Selon son témoignage, dans la salle où il a été interrogé, pendaient des portraits de Raúl Castro et Ignacio Agramonte, des figures qui symbolisaient pour lui deux forces opposées. “Le lieutenant-colonel Kevin - responsable de l'Enfrentement - me menaçait une fois de plus depuis la table en face de la mienne (…) depuis sa chaise au milieu des deux portraits opposés de Raúl Castro et Ignacio Agramonte — les deux forces qui s'affrontaient dans cette salle de réunion de l'UPO — et je répondais aux agents de Castro avec les mots que m'inspirait Agramonte”, a-t-il écrit.

Facebook / Henry Constantin

L'arrestation a eu lieu mardi vers 16h30 et le journaliste a été libéré environ une heure plus tard sans recevoir d'explications sur les raisons de son arrestation.

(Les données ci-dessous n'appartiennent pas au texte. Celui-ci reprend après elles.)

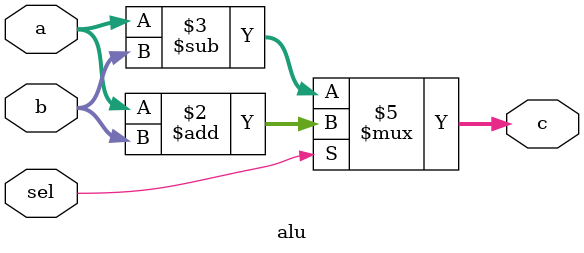
<source format=v>
`timescale 1ns / 1ps
module alu(
		input [3:0] a,
		input [3:0] b,
		input sel,
		output reg [4:0] c
		
    );
	 
	always @ (a, b, sel) begin
		if(sel)
			c = a + b;
		else c = a - b;
	end

endmodule

</source>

Les agents l'ont intercepté sans mandat judiciaire, un épisode qui s'ajoute à l'arrestation précédente qu'il avait subie à La Havane sous une accusation de “trouble à l'ordre public”.

Constantin a également mentionné la présence d'une capitaine qui lui a demandé s'il avait une maison à La Havane et d'un autre agent qui le filmait « avec une caméra des années 90 », une scène qu'il a décrite comme absurde et dégradante. Après sa libération, il a raconté ses retrouvailles avec sa fille, qui l'a étreint en silence. « Rosslyn m'a sauté dessus et m'a donné un câlin serré, silencieux, éternel. Elle ne m'a jamais étreint comme ça auparavant. L'étreinte de l'amour ne peut être comparée à rien », a-t-il déclaré.

Dans sa publication, le journaliste a réfléchi au sens de ce geste et à la situation du pays : « C'est l'étreinte dont cette Cuba détruite, séparée, maltraitée, affamée, vieillissante, meurtrie, appauvrie, désespérée a besoin. Je veux voir le peuple cubain se donner cette étreinte d'amour et de liberté ici, à Cuba, et je veux continuer à l'aider à y parvenir. »

Henry Constantin, vice-président régional pour Cuba de la Commission de la Liberté de la Presse de la Société Interaméricaine de Presse (SIP), a dénoncé à plusieurs reprises le harcèlement, les coupures d'internet et les convocations arbitraires auxquels il fait face en raison de son travail journalistique. Ses paroles les plus récentes reflètent la pression constante sur les journalistes indépendants et la dimension humaine de cette persécution.